City of Vancouver looking at regulating Airbnb, other short-term rentals

Decision could come this fall

By Will Campbell, Columbian Associate Editor
Published: June 28, 2022, 10:16am

Vancouver city councilors agree that Airbnbs and other short-term home rentals should be allowed. But they also agree they should be regulated, and they’re looking into the possibility of requiring owners to live on-site.

The city council could vote on an updated short-term rentals ordinance as soon as this fall. But its particulars won’t be decided until the city planning commission reviews some options and presents the best of them to the council.

Possible regulations include requiring a business license and a city permit to operate the rental, allowing inspections for safety and code compliance, charging a lodging tax and requiring an owner to live on-site, according to the council’s discussions Monday evening.

Jason Nortz, development review division manager, said that the permitting process would allow the city to identify “party houses” and revoke their permits.
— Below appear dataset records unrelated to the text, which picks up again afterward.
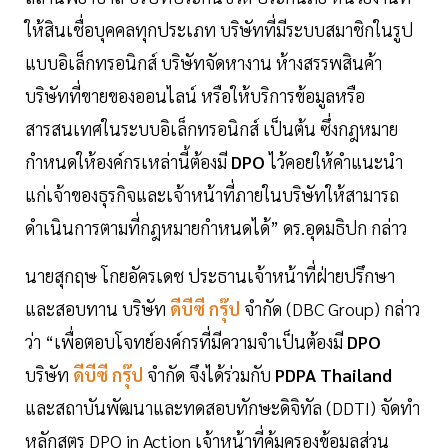
ให้สินเชื่อบุคคลทุกประเภท บริษัทที่มีระบบสมาชิกในรูป
แบบอิเล็กทรอนิกส์ บริษัทจัดหางาน ห้างสรรพสินค้า
บริษัทที่ขายของออนไลน์ หรือให้บริการข้อมูลหรือ
สารสนเทศในระบบอิเล็กทรอนิกส์ เป็นต้น ซึ่งกฎหมาย
กำหนดให้องค์กรเหล่านี้ต้องมี
DPO
ไว้คอยให้คำแนะนำ
แก่เจ้าของธุรกิจและเจ้าหน้าที่ภายในบริษัทให้สามารถ
ดำเนินการตามที่กฎหมายกำหนดได้” ดร.อุดมธิปก กล่าว
นายสุกฤษ โกยอัครเดช ประธานเจ้าหน้าที่ฝ่ายปรึกษา
และสอบทาน บริษัท
ดีบีซี กรุ๊ป
จำกัด (DBC Group) กล่าว
ว่า “เพื่อตอบโจทย์องค์กรที่มีความจำเป็นต้องมี
DPO
บริษัท
ดีบีซี กรุ๊ป
จำกัด จึงได้ร่วมกับ
PDPA Thailand
และสถาบันพัฒนาและทดสอบทักษะดิจิทัล (DDTI) จัดทำ
หลักสูตร DPO in Action เจ้าหน้าที่คุ้มครองข้อมูลส่วน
Part of the city planning commission’s work will be to figure out a way to enforce the code, Nortz said.

Mayor Anne McEnerny-Ogle led the interest in having the owner live on-site. She talked about the need to ease the city’s housing crisis; apartments and homes are increasingly being rented to visitors while the residents of Vancouver struggle to find homes.

Over the past year, the city conducted a survey of 783 community members; 82 percent of respondents were homeowners and 9.6 percent were renters. Results showed that 56 percent said they want to see the city allow short-term rentals with regulations, 24 percent said they want to see the city allow them with no regulations, and 19 percent said they wanted a ban on all short-term rentals.

The city also conducted a survey of 85 short-term rental hosts. Eighty percent said they operated only one rental home. About 31 percent said they rent one or more rooms in their home, 19 percent said they rent their entire home and 42 percent said they rent an entire secondary residence.

The current city code was written decades ago for bed-and-breakfast inns, before companies such as Airbnb and Vrbo popularized short-term rentals.

Today, almost all those short-term rentals are not following the city code for various reasons. There are between 250 and 379 short-term rentals at any given moment in Vancouver, depending on the month, with seasonal adjustments. The number has grown by 116 percent since 2016, and the median nightly rate is $118.

At the beginning of the year, the city sent two letters asking the operators of short-term rentals to give input on how the city should move forward.

A recording of the council meeting is available at www.cvtv.org/.